Does anyone else find it ironic that those evangelicals who tend to emphasize "heart" (to the exclusion of mind), and have an ambivalence for -- even antipathy toward -- higher learning and critical thought are so awfully obsessed with believing and articulating exactly the right (narrow) things about Jesus and the gospel? The proliferation of workshops and books on "GOSPEL!" and the importance (and achievability) of "understanding" it correctly makes me gag.

These same men (yes, I used that word on purpose) are the ones constantly chiding (or dismissing) those involved in social justice work for assuming (and perhaps at times neglecting) Jesus, yet they do so themselves in a terribly arrogant way when they implicitly suggest through their teaching emphases that conviction and conversion are up to us. If we don't have our gospel "right" and know how to articulate it properly, we will fail to make anyone a Christian!

Wait, I thought it was the Holy Spirit who did the convicting. I thought we were coworkers with Christ -- but not entrusted to do that alone or in our own power. I thought God through his mysterious wisdom draws people to himself. I thought the gospel was good news -- the wonderful, mind-blowing fact that Master of the Universe has through his own sacrifice defeated death and evil and is reconciling all the world to himself in myriad creative ways.

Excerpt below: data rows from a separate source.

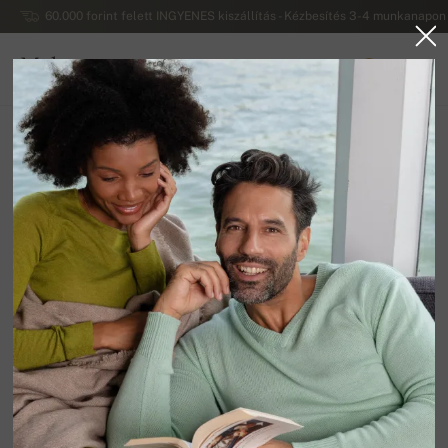
60.000 forint felett INGYENES kiszállítás - Kézbesítés 3-4 munkanapon 
Mahogany
0
MAGYARORSZÁG
Vissza a főoldalra
Férfi pulóverek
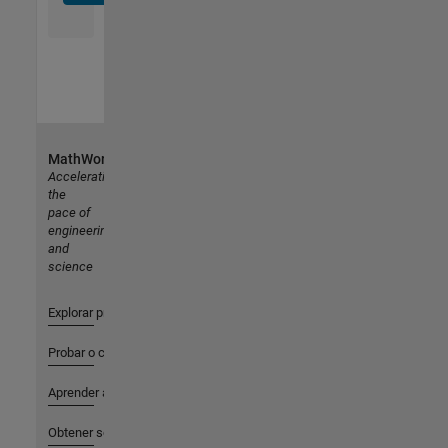
MathWorks
Accelerating
the
pace of
engineering
and
science
Explorar productos
Probar o comprar
Aprender a utilizar
Obtener soporte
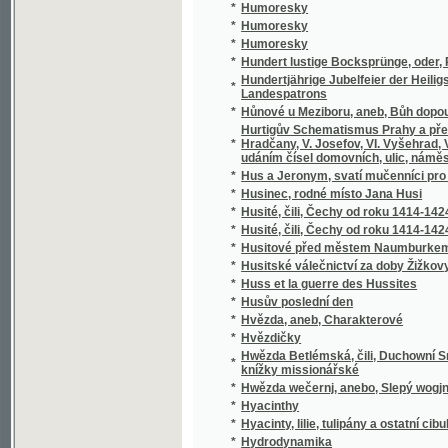
*
Hypochondr
*
Hyrlanda, Wéwodkyně z Bretaně, aneb, Tak w
*
Hyrlanda, Wéwodkyně z Bretaně, aneb, Tak w
*
Hystorický Půwod nábožné vctiwosti k Mary
Hystorie jednoho skrze bouřku mořskou nešť
*
jménem Bertholda
*
Hystorie o panu Tristanowi a krásné Izaldě, 
*
Hystorja O těžkých Protiwenstwjch Cýrkwe
*
Hystorycké wypsánj obzwlásstnjch Mjst Mil
Hystorye biblická pro odrostlegssj mládež ga
*
swému užjwati chtj.
*
Hystorye města Litomyssle
*
Hystorye Turecká, a nebo, Přjběhy Turecké 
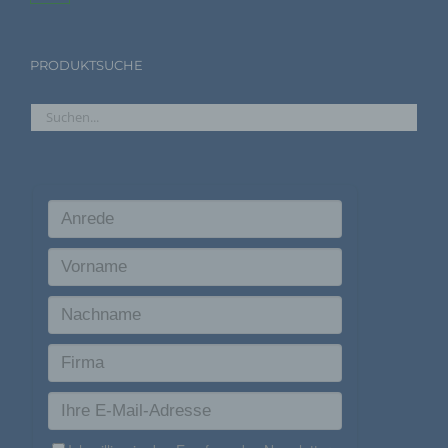
Name und Anschrift des für die Verarbeitung
Verantwortlichen
PRODUKTSUCHE
Verantwortlicher im Sinne der Datenschutz-Grundverordnung,
sonstiger in den Mitgliedstaaten der Europäischen Union
geltenden Datenschutzgesetze und anderer Bestimmungen
mit datenschutzrechtlichem Charakter ist die:
Agentur Rindle
Andrea Rindle
Prinzendamm 20
25436 Tornesch
Deutschland
494122407112
E-Mail: info@eventdekoration.eu
Cookies / SessionStorage / LocalStorage
Die Internetseiten verwenden teilweise so genannte Cookies,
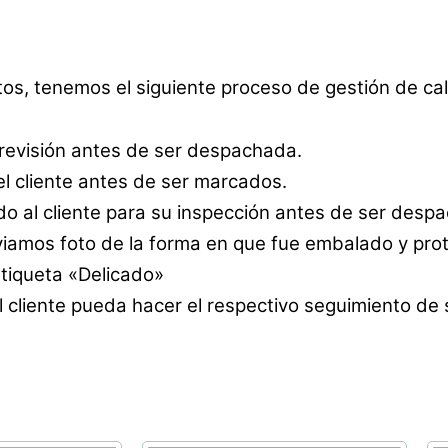
tos, tenemos el siguiente proceso de gestión de cal
 revisión antes de ser despachada.
l cliente antes de ser marcados.
o al cliente para su inspección antes de ser desp
amos foto de la forma en que fue embalado y prot
etiqueta «Delicado»
 cliente pueda hacer el respectivo seguimiento de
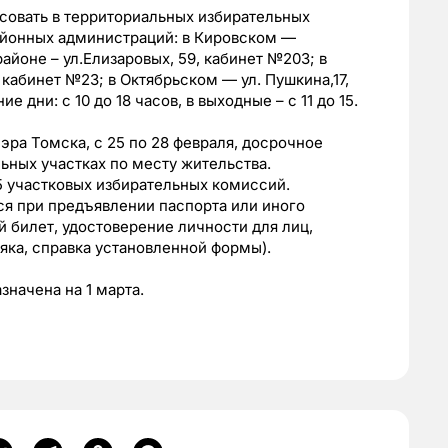
осовать в территориальных избирательных
айонных администраций: в Кировском —
районе – ул.Елизаровых, 59, кабинет №203; в
кабинет №23; в Октябрьском — ул. Пушкина,17,
 дни: с 10 до 18 часов, в выходные – с 11 до 15.
эра Томска, с 25 по 28 февраля, досрочное
ьных участках по месту жительства.
5 участковых избирательных комиссий.
ся при предъявлении паспорта или иного
 билет, удостоверение личности для лиц,
ка, справка установленной формы).
начена на 1 марта.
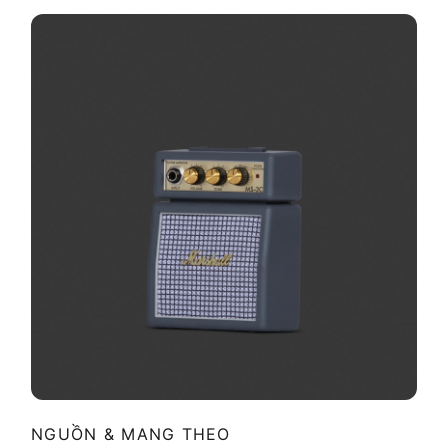
NGUỒN & MANG THEO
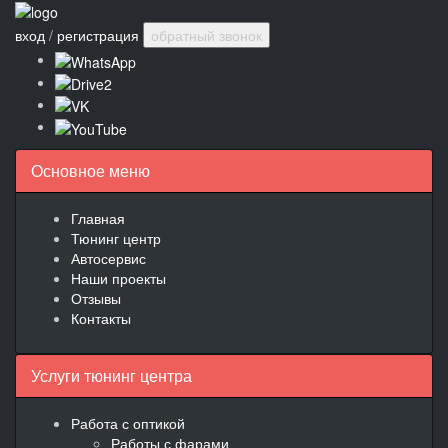
вход
/
регистрация
обратный звонок
Основное меню
Главная
Тюнинг центр
Автосервис
Наши проекты
Отзывы
Контакты
Услуги тюнинг центра
Работа с оптикой
Работы с фарами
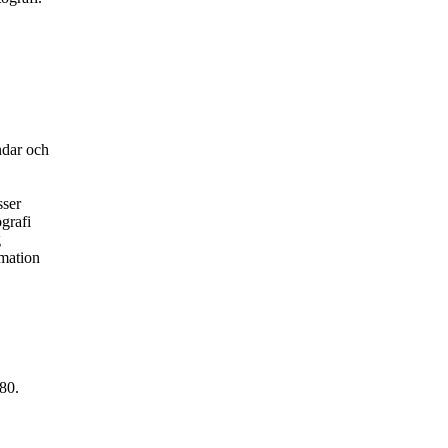
ndar och
sser
grafi
g
rmation
80.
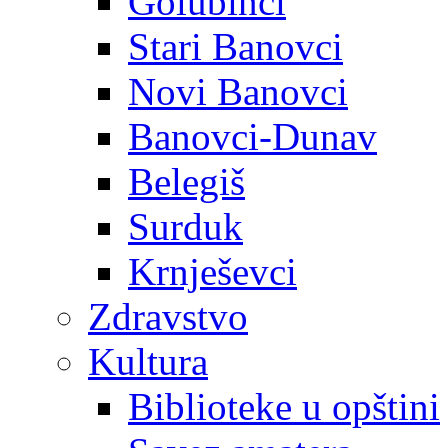
Golubinci
Stari Banovci
Novi Banovci
Banovci-Dunav
Belegiš
Surduk
Krnješevci
Zdravstvo
Kultura
Biblioteke u opštini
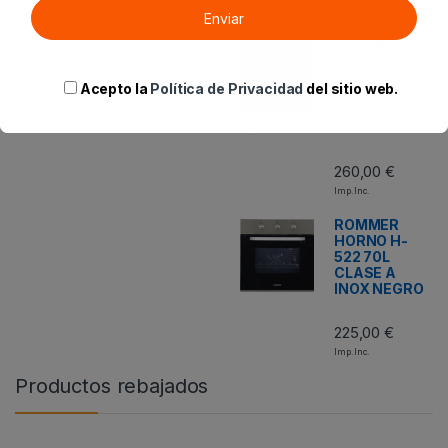
Imp. Inc.
ROMMER
HORNO H-
524 70
Acepto la
Política de Privacidad
del sitio web.
LITROS AIR
FRYER
NEGRO
260,00
€
Imp. Inc.
ROMMER
HORNO H-
522 70L
CLASE A
INOX NEGRO
225,00
€
Imp. Inc.
Productos rebajados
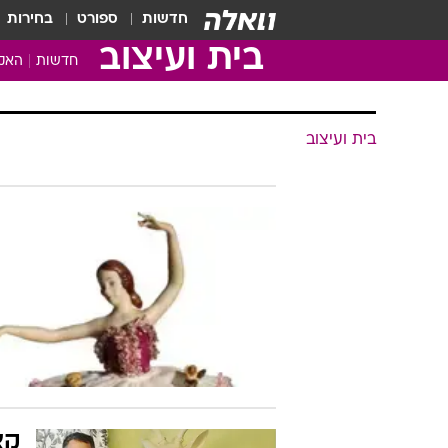
חדשות
ספורט
בחירות
בית ועיצוב
חדשות
האקד
בית ועיצוב
קצ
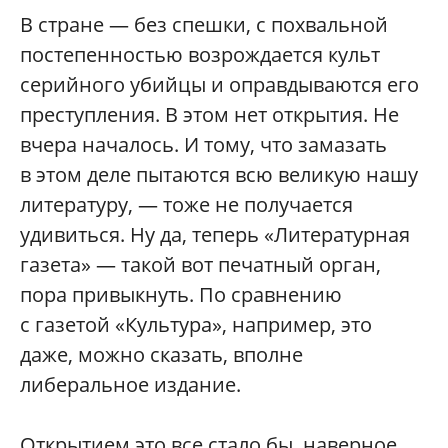
В стране — без спешки, с похвальной
постепенностью возрождается культ
серийного убийцы и оправдываются его
преступления. В этом нет открытия. Не
вчера началось. И тому, что замазать
в этом деле пытаются всю великую нашу
литературу, — тоже не получается
удивиться. Ну да, теперь «Литературная
газета» — такой вот печатный орган,
пора привыкнуть. По сравнению
с газетой «Культура», например, это
даже, можно сказать, вполне
либеральное издание.
Открытием это все стало бы, наверное,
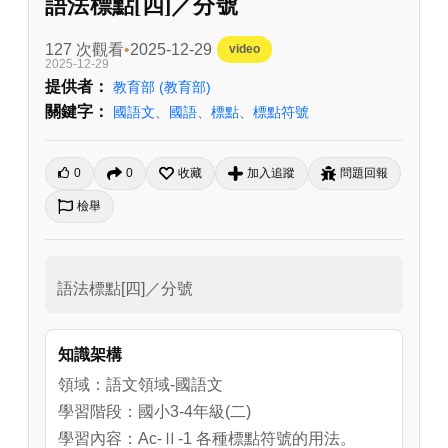
語法標點[四]／分號
127 次觀看
2025-12-29
video
2025-12-29
提供者：
教育部
(教育部)
關鍵字：
國語文
、
國語
、
標點
、
標點符號
0
0
收藏
加入追蹤
問題回報
檢舉
語法標點[四]／分號
知識架構
領域：語文領域-國語文
學習階段：國小3-4年級(二)
學習內容：Ac-Ⅱ-1 各種標點符號的用法。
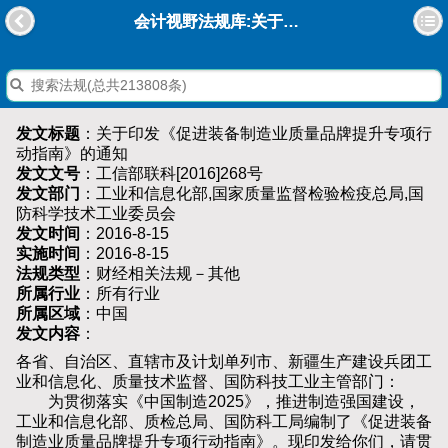
会计视野法规库:关于印发《促进装备制造业质量品牌提升专项行动指南》的通知
发文标题
：关于印发《促进装备制造业质量品牌提升专项行
动指南》的通知
发文文号
：工信部联科[2016]268号
发文部门
：工业和信息化部,国家质量监督检验检疫总局,国
防科学技术工业委员会
发文时间
：2016-8-15
实施时间
：2016-8-15
法规类型
：财经相关法规－其他
所属行业
：所有行业
所属区域
：中国
发文内容
：
各省、自治区、直辖市及计划单列市、新疆生产建设兵团工
业和信息化、质量技术监督、国防科技工业主管部门：
为贯彻落实《中国制造2025》，推进制造强国建设，
工业和信息化部、质检总局、国防科工局编制了《促进装备
制造业质量品牌提升专项行动指南》。现印发给你们，请贯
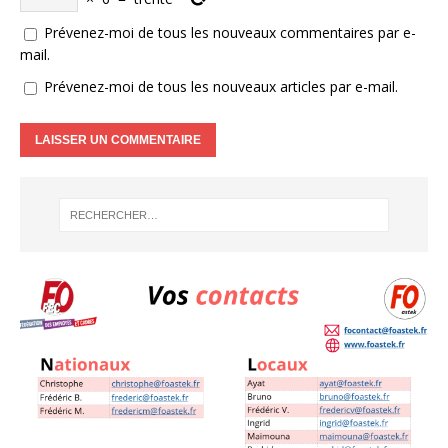
Prévenez-moi de tous les nouveaux commentaires par e-
mail.
Prévenez-moi de tous les nouveaux articles par e-mail.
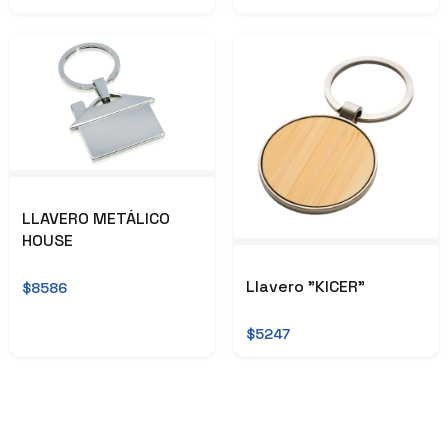
LLAVERO METÁLICO
HOUSE
Llavero "KICER"
$8586
$5247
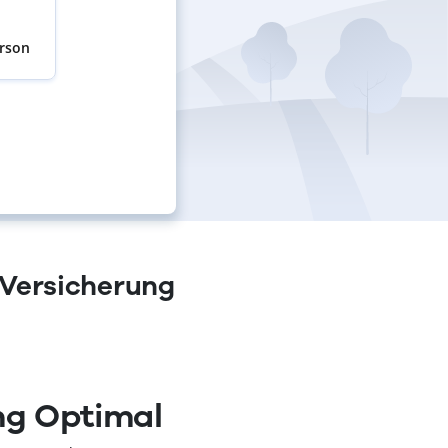
erson
-Versicherung
ng Optimal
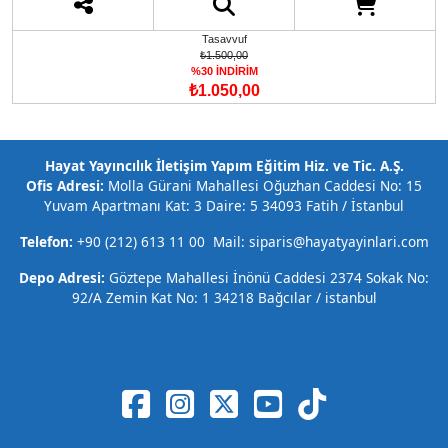
Tasavvuf
₺1.500,00
%30 İNDİRİM
₺1.050,00
Hayat Yayıncılık İletişim Yapım Eğitim Hiz. ve Tic. A.Ş.
Ofis Adresi:
Molla Gürani Mahallesi Oğuzhan Caddesi No: 15
Yuvam Apartmanı Kat: 3 Daire: 5 34093 Fatih / İstanbul
Telefon:
+90 (212) 613 11 00 Mail: siparis@hayatyayinlari.com
Depo Adresi:
Göztepe Mahallesi İnönü Caddesi 2374 Sokak No:
92/A Zemin Kat No: 1 34218 Bağcılar / istanbul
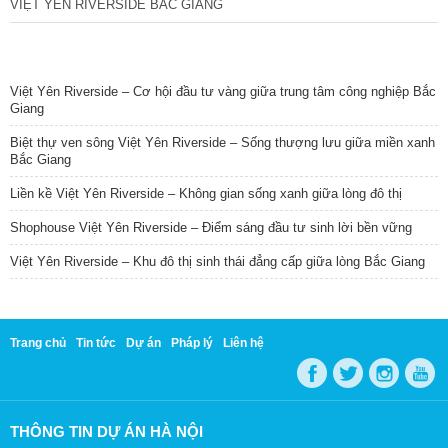
VIỆT YÊN RIVERSIDE BẮC GIANG
TIN NỔI BẬT
Việt Yên Riverside – Cơ hội đầu tư vàng giữa trung tâm công nghiệp Bắc
Giang
Biệt thự ven sông Việt Yên Riverside – Sống thượng lưu giữa miền xanh
Bắc Giang
Liền kề Việt Yên Riverside – Không gian sống xanh giữa lòng đô thị
Shophouse Việt Yên Riverside – Điểm sáng đầu tư sinh lời bền vững
Việt Yên Riverside – Khu đô thị sinh thái đẳng cấp giữa lòng Bắc Giang
Trang chủ
Tin tức
Dự án
Pháp lý
Liên hệ
THÔNG TIN DỰ ÁN HÀ NỘI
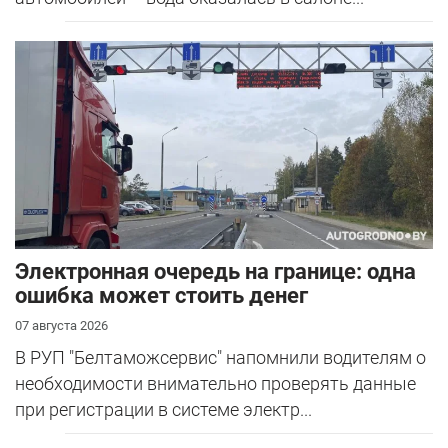
Электронная очередь на границе: одна
ошибка может стоить денег
07 августа 2026
В РУП "Белтаможсервис" напомнили водителям о
необходимости внимательно проверять данные
при регистрации в системе электр...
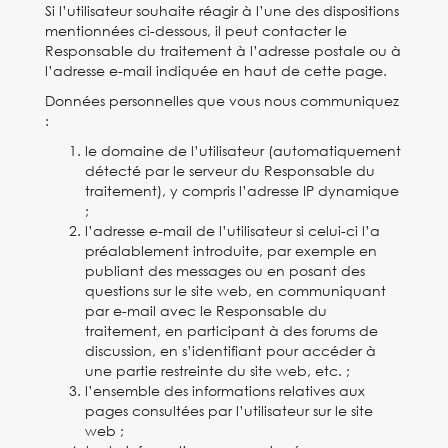
Si l’utilisateur souhaite réagir à l’une des dispositions
mentionnées ci-dessous, il peut contacter le
Responsable du traitement à l’adresse postale ou à
l’adresse e-mail indiquée en haut de cette page.
Données personnelles que vous nous communiquez
:
le domaine de l’utilisateur (automatiquement
détecté par le serveur du Responsable du
traitement), y compris l’adresse IP dynamique
;
l’adresse e-mail de l’utilisateur si celui-ci l’a
préalablement introduite, par exemple en
publiant des messages ou en posant des
questions sur le site web, en communiquant
par e-mail avec le Responsable du
traitement, en participant à des forums de
discussion, en s’identifiant pour accéder à
une partie restreinte du site web, etc. ;
l’ensemble des informations relatives aux
pages consultées par l’utilisateur sur le site
web ;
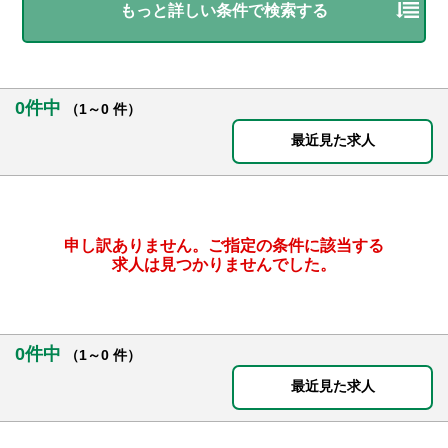
もっと詳しい条件で検索する
0件中
（1～0 件）
最近見た求人
申し訳ありません。ご指定の条件に該当する
求人は見つかりませんでした。
0件中
（1～0 件）
最近見た求人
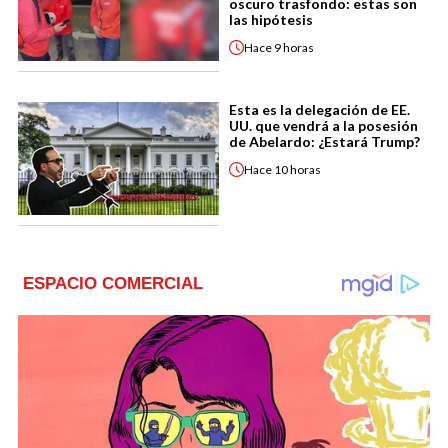
oscuro trasfondo: estas son
las hipótesis
Hace
9 horas
Esta es la delegación de EE.
UU. que vendrá a la posesión
de Abelardo: ¿Estará Trump?
Hace
10 horas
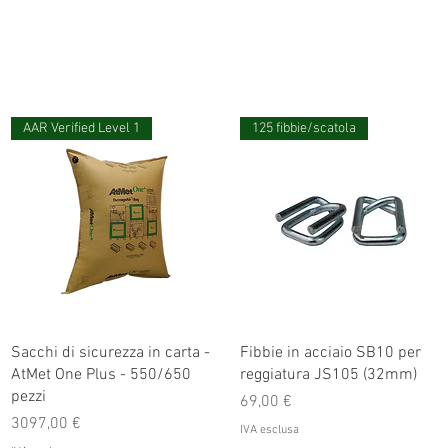
AAR Verified Level 1
125 fibbie/scatola
Sacchi di sicurezza in carta -
Fibbie in acciaio SB10 per
AtMet One Plus - 550/650
reggiatura JS105 (32mm)
pezzi
Prezzo
69,00 €
Prezzo
3097,00 €
IVA esclusa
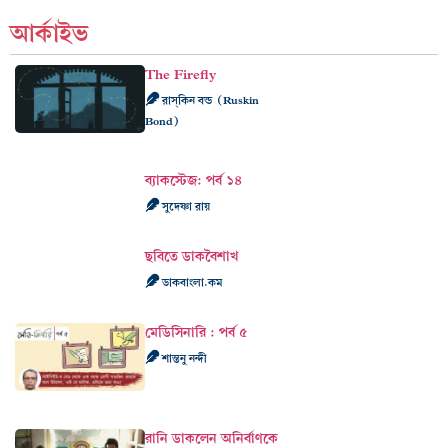
আর্কাইভ
The Firefly
রাস্‌কিন বন্ড (Ruskin
Bond)
ব্যাকস্টেজ: পর্ব ১৪
সুদেষ্ণা রায়
ছবিতে ডাকবৈশাখ
ডাকবাংলা.কম
মেডিসিনারি : পর্ব ৫
শান্তনু নন্দী
রানি ডাকলেন অনির্বাণকে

Understand the gospel? I hope not! If it's not entirely too far-reaching, all-encompassing, unexpected, challenging and inexpressibly beautiful for me to wrap my mind around, I'm not sure it's all that hopeful. 

Comments

kar0ling said…
FPU professor Michael Kunz expressed it well in a Direction Journal article (though he was addressing New Atheism, not Christians whose misplaced emphasis makes faith seem incantational): "When religious faith is understood as a set of beliefs about the existence of God, it can be corrupted to all the evil ends Dawkins describes. When religious faith is understood as an experience of the living God by following Jesus, its corruption is less likely."